The biggest argument that video game addiction can/does exist is the comparison to gambling addiction; down to the lights and bells and whistles to reward compulsions. If gambling addiction is considered a serious problem, should video game addiction be considered a serious problem as well? I would say “yes,” but with the same caveat that gambling has: gambling is still fine and healthy for a majority of the population; it is when gambling becomes an “addiction” that it is a problem. Same with video games.
What can be done?
I see three different realms that can focus on video game addiction for a positive outcome.
1) Video Game Designers
Video game designers can subsribe to the Google maxim of “Do No Evil” in their game design to limit the affects of addiction. This comes down to the idea of using “carrot on a stick” mechanics for compulsion satisfaction rather than compulsion manipulation. It is a very fine line, but it is the difference between the way of the Jedi or the way of the Sith, respectively.
Developers: Ask why you’re making something a certain way.

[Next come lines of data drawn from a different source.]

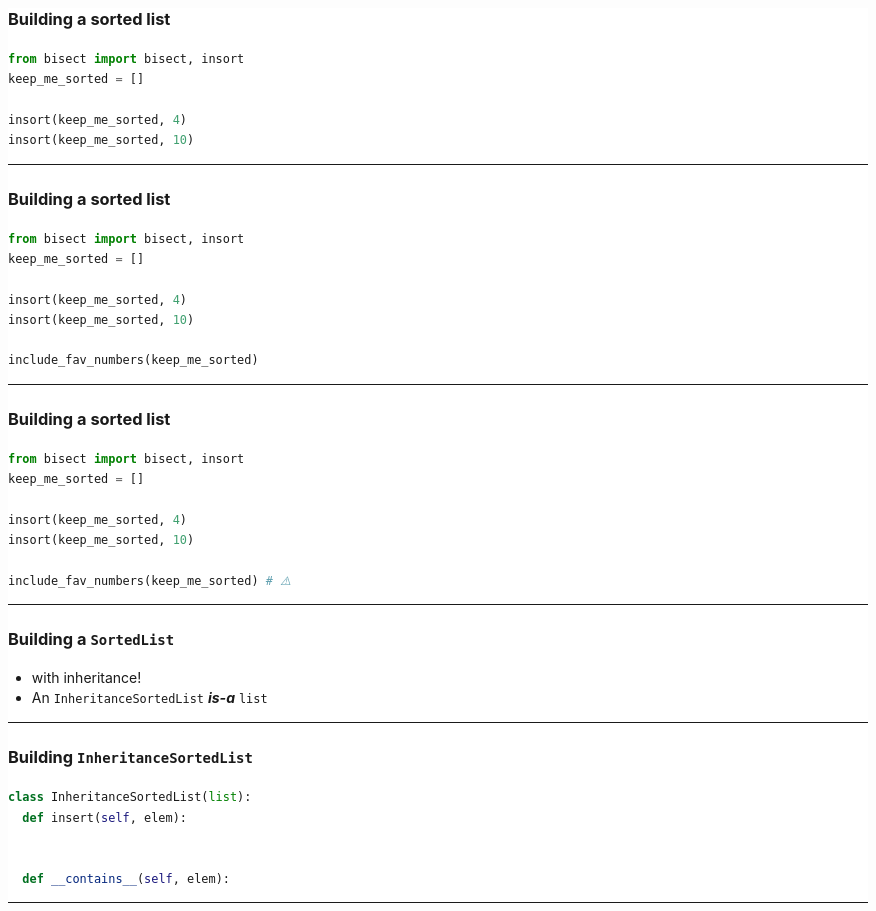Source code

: 
### Building a sorted list

```python
from bisect import bisect, insort
keep_me_sorted = []

insort(keep_me_sorted, 4)
insort(keep_me_sorted, 10)


```

---

### Building a sorted list

```python
from bisect import bisect, insort
keep_me_sorted = []

insort(keep_me_sorted, 4)
insort(keep_me_sorted, 10)

include_fav_numbers(keep_me_sorted)
```

---

### Building a sorted list

```python
from bisect import bisect, insort
keep_me_sorted = []

insort(keep_me_sorted, 4)
insort(keep_me_sorted, 10)

include_fav_numbers(keep_me_sorted) # ⚠️
```

---

### Building a `SortedList`

- with inheritance!
- An `InheritanceSortedList` _**is-a**_ `list`

---

### Building `InheritanceSortedList`

```python
class InheritanceSortedList(list):
  def insert(self, elem):


  def __contains__(self, elem):


```

---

2) Enthusiast Journalists and the Community
Information has to come from somewhere, so it’s up to the community to be open and honest about issues. Educate the community, be aware of how things can go wrong. Be proactive with education and messaging rather than reactive.
It is up to you (as a gamer) to be educated and aware of how video games affect you. Just like any other addict, it is a personal choice whether to be wrapped in addiction or not. Some of it might be wired into our brain, but not always. To quote the Junglist from the video I posted above, “The ability to be exploited is built into our brains,” so we must be aware of that and not fall into the traps.
You as an individual are the only one who is responsible (in the end) for whether gaming is a fun pastime, or an addiction. Let’s keep it fun!
If gambling can be an addiction, why can’t video games? Be proactive in preventing video game addiction!
Ding! You’ve leveled up! Please see your local librarian for training.